La situazione che sta attraversando la Domus Internationalis Paulus VI, situata in Via della Scrofa a Roma, ha riaperto un dibattito di fondo che la Santa Sede sta affrontando da anni: come gestire un vasto patrimonio storico e immobiliare in un contesto segnato dal deficit di bilancio, dall’indebitamento e da una struttura di gestione che non è sempre stata efficiente. Fondata nel 1976 da san Paolo VI come residenza per sacerdoti, vescovi e laici al servizio della Chiesa universale, la Domus ha svolto per decenni una funzione istituzionale concreta, accogliendo ecclesiastici provenienti da diversi paesi, tra cui Jorge Bergoglio nella sua fase precedente al pontificato.
Edifici preziosi, costi elevati
Il Vaticano è proprietario di numerosi immobili di grande valore storico, molti situati in zone particolarmente ambite di Roma. Tuttavia, si tratta di edifici antichi, soggetti a rigorose esigenze tecniche e normative, che richiedono investimenti molto elevati per la loro conservazione e aggiornamento. In uno scenario di risorse limitate, calo di determinate fonti di reddito e aumento delle spese strutturali, mantenere direttamente tutto questo patrimonio rappresenta un onere difficile da sostenere a lungo termine.
L’opzione dell’affitto a lungo termine
In questo contesto si inserisce la decisione comunicata ai residenti della Domus Paulus VI, ai quali è stato informato della necessità di lasciare l’edificio per consentire una ristrutturazione integrale considerata troppo costosa per le casse vaticane. L’alternativa proposta consiste nell’affitto dell’immobile a lungo termine a un operatore privato, che assumerebbe l’investimento necessario per la sua ristrutturazione e garantirebbe alla Santa Sede un reddito annuo stabile. Dal punto di vista economico, la misura mira a ridurre le spese straordinarie e a assicurare una fonte di finanziamento regolare.
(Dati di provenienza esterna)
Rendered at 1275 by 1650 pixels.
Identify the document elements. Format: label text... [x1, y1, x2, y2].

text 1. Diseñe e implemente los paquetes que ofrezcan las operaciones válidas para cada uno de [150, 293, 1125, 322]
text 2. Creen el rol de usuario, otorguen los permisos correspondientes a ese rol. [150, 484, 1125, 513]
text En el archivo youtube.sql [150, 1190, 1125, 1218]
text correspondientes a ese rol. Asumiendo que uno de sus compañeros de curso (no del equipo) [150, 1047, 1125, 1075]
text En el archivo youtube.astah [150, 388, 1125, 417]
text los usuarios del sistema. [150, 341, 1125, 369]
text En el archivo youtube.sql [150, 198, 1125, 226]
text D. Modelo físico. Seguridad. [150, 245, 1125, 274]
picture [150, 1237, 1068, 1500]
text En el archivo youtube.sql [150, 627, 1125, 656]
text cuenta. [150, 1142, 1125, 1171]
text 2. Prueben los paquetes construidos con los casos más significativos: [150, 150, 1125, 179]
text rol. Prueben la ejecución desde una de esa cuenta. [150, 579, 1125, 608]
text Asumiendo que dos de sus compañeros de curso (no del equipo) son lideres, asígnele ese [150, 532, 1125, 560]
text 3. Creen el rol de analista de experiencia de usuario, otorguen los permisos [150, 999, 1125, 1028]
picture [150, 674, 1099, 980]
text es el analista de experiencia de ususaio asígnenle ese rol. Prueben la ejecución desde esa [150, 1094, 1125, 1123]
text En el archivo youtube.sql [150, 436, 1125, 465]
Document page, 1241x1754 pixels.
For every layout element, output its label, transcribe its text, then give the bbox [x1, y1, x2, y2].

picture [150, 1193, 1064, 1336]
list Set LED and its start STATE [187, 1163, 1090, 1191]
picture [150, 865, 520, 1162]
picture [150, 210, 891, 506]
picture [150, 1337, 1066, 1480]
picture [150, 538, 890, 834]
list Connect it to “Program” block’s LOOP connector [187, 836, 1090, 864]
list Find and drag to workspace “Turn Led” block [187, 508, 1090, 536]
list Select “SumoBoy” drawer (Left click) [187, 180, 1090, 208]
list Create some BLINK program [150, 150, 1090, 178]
La dimensione istituzionale
Oltre all’aspetto finanziario, la decisione ha una dimensione istituzionale e pastorale. I residenti della Domus hanno indirizzato una lettera al papa Leone XIV, in cui hanno espresso la loro preoccupazione per il futuro della residenza e hanno ricordato che la sua finalità come casa sacerdotale era stata riaffermata nel 2022 dal papa Francesco. La risposta pontificia, che ha confermato la necessità del trasloco, ha sottolineato proprio le limitazioni economiche esistenti e la difficoltà di affrontare determinati investimenti senza compromettere altre priorità.